◆ Action item ◆
Reproduce the court opinion below from "Case ID: f-supp_40/html/0157-01.html" up to and including "Missouri, E. D.", swapping "Caselaw Access Project" for "Public Case Archive".

Case ID: f-supp_40/html/0157-01.html
Source: Caselaw Access Project
Author: {"author": "\n      COLLET, District Judge.", "license": "Public Domain", "url": "https://static.case.law/"}
Date Created: 2024-08-24T03:29:51.129683

LAVENTHAL v. NEW YORK LIFE INS. CO.
    No. 575.
    District Court, E. D. Missouri, E. D.
    July 16, 1941.
    
      Max Sigoloff, of St. Louis, Mo., for plaintiff.
    James C. Jones, Jr. and Lon Hocker, Jr., both of St. Louis, Mo., for defendant.
   COLLET, District Judge.

The action is for recovery of death benefits under the double indemnity clause of two life insurance policies issued upon the life of Eli Laventhal. The face amount of each policy has been paid. An additional amount equal to the face of the policies is due the plaintiff beneficiary if the death of the insured was from accidental causes. A jury was waived. The policies are substantially identical. Each contains the conventional provision to the effect that the policy and the application constitute the contract. The application provides that the insurance shall not be effective until the policies are delivered to the insured in his good health and the first premium paid. The insured was a resident and citizen of the State of Missouri at the time the policies were issued and at the date of his death. His widow, the beneficiary, is now a resident and citizen of Missouri. The policies were delivered to the insured at University City, Missouri, and became effective upon delivery, the first premium having been paid. The contracts were therefore Missouri contracts. The Missouri law will be applied to their enforcement.

The determination of the factual issues depends upon where the burden of proof rests. That is true because the insured obviously committed suicide" and the proof as to sanity or insanity is not convincing either way. If he was insane the death was accidental. Brunswick v. Standard Accident Ins. Co., 278 Mo. 154, 213 S.W. 45, 7 A.L.R. 1213. If he was sane, his death was not accidental and plaintiff may not recover. Scales v. National Life & Acc. Ins. Co., Mo.Sup., 212 S.W. 8.

At the outset it should be noted that plaintiff is entitled to and is given the benefit of the legal presumption against suicide. If the evidence left substantial doubt as to whether the insured’s death had been self-inflicted, the well known fact that human beings do not ordinarily take their lives would weigh heavily in plaintiff’s favor. But the legal presumption against suicide is not evidence. It casts upon defendant the obligation to go forward with the evidence when the facts shown by plaintiff are consistent with either accidental or suicidal death. It takes the plaintiff past a demurrer to her evidence under those circumstances. But the burden remains on plaintiff to establish the facts necessary to recovery, i. e., that death was accidental. Brunswick v. Standard Accident Ins. Co., supra; Griffith v. Continental Causualty Co., 299 Mo. 426, 253 S.W. 1043; New York Life Ins. Co. v. Gamer, 303 U.S. 161, 58 S.Ct. 500, 82 L.Ed. 726, 114 A.L.R. 1218. The implication found in Andrus v. Business Men’s Acc. Ass’n, 283 Mo. 442, 223 S.W. 70, 13 A.L.R. 779, that the burden of proof was shifted to defendant by reason of the presumption against suicide is not the law in Missouri, as demonstrated by the later opinion of the Missouri Supreme Court in Griffith v. Continental Casualty Company, supra. Hence if all of the evidence when weighed in the light of the fact that there is in human beings an instinct of self-preservation is not conducive to the conclusion that, assuming adequate mental capacity, the insured did not intend to take his own life the result is a failure to sustain the burden of proof that death was accidental. As noted, the evidence in this case goes much farther and demonstrates beyond question that it was the insured’s self-inflicted injury which caused his death and that if he had the mental capacity to do what he actually did, his death was intentionally suicidal.

◆ Data shown ◆
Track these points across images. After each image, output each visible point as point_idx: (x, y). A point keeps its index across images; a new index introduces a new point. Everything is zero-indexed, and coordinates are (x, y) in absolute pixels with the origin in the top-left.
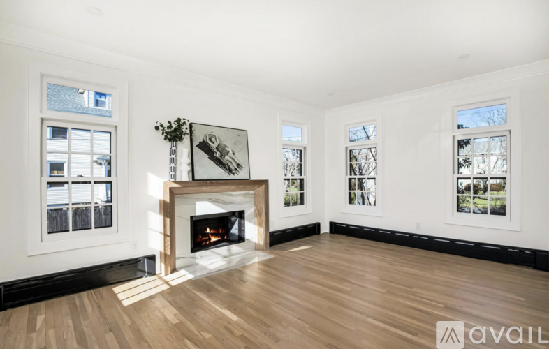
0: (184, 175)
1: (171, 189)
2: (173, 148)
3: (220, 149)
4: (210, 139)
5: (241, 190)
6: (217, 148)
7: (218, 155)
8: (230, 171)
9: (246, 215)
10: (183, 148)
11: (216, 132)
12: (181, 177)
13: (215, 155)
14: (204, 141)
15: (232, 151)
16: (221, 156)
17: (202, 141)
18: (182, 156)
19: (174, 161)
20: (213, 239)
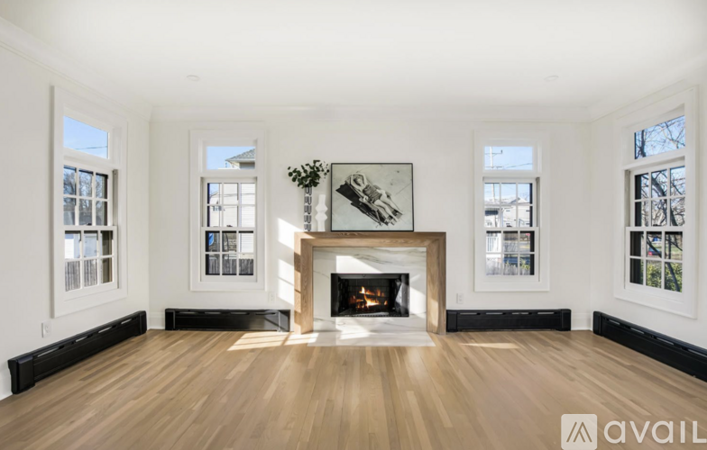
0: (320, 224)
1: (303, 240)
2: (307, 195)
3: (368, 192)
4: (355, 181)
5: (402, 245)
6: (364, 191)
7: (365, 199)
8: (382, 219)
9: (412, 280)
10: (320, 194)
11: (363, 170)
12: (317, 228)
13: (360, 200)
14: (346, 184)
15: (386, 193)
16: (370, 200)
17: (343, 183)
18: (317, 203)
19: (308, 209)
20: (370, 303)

==

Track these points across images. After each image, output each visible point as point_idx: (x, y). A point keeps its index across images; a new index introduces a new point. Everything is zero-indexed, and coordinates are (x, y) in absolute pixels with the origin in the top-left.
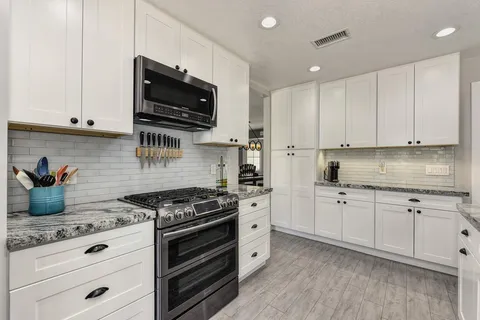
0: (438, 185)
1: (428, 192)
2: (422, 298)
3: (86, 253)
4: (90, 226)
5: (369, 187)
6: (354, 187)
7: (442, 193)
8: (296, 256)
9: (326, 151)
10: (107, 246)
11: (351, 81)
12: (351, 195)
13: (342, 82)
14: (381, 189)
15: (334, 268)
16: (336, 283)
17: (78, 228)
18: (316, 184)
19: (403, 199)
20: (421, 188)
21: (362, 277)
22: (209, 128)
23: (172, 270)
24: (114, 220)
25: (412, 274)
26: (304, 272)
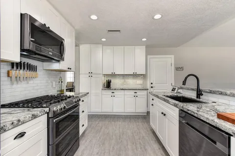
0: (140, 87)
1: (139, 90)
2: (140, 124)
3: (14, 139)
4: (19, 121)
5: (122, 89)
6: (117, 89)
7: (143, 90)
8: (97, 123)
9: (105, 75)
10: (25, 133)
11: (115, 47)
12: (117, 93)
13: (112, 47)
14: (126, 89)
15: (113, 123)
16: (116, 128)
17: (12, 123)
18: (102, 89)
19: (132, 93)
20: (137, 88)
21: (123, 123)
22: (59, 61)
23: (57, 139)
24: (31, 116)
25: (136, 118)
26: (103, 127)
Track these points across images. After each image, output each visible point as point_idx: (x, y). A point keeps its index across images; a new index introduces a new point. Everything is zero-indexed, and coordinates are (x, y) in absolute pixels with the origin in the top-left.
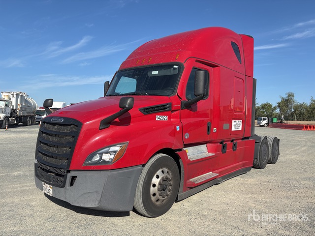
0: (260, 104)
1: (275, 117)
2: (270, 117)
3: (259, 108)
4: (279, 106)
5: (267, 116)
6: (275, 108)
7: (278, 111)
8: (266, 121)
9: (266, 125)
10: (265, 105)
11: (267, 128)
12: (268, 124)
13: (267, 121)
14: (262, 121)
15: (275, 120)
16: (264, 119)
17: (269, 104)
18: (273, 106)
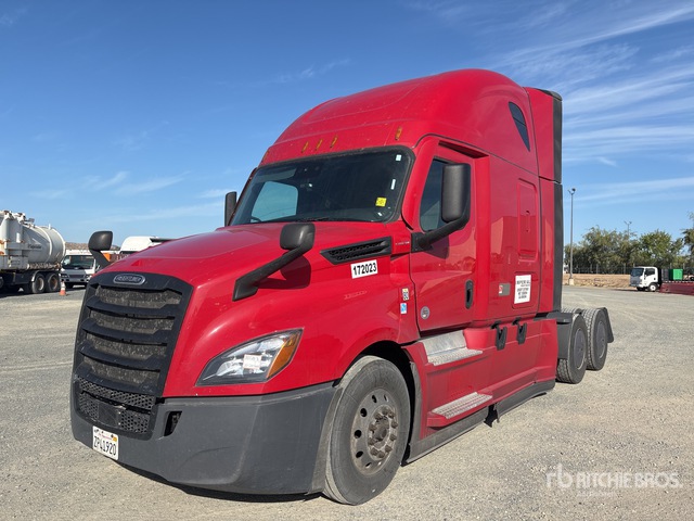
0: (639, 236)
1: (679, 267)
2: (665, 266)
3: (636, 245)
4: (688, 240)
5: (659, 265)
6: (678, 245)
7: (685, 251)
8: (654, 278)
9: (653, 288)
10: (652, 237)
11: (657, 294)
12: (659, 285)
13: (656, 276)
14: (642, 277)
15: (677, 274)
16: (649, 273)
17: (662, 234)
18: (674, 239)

==

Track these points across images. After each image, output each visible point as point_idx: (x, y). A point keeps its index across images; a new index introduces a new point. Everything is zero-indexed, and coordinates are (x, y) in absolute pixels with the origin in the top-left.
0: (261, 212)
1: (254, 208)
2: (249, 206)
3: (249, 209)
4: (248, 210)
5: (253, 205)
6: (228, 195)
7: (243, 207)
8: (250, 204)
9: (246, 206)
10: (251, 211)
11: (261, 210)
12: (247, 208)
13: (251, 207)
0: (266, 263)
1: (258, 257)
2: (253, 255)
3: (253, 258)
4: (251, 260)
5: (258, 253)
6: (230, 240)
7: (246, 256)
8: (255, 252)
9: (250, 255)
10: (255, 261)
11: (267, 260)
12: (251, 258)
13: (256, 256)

◆ Your response ◆
Case ID: f-supp_40/html/0157-01.html
Source: Public Case Archive
Author: {"author": "\n      COLLET, District Judge.", "license": "Public Domain", "url": "https://static.case.law/"}
Date Created: 2024-08-24T03:29:51.129683

LAVENTHAL v. NEW YORK LIFE INS. CO.
    No. 575.
    District Court, E. D. Missouri, E. D.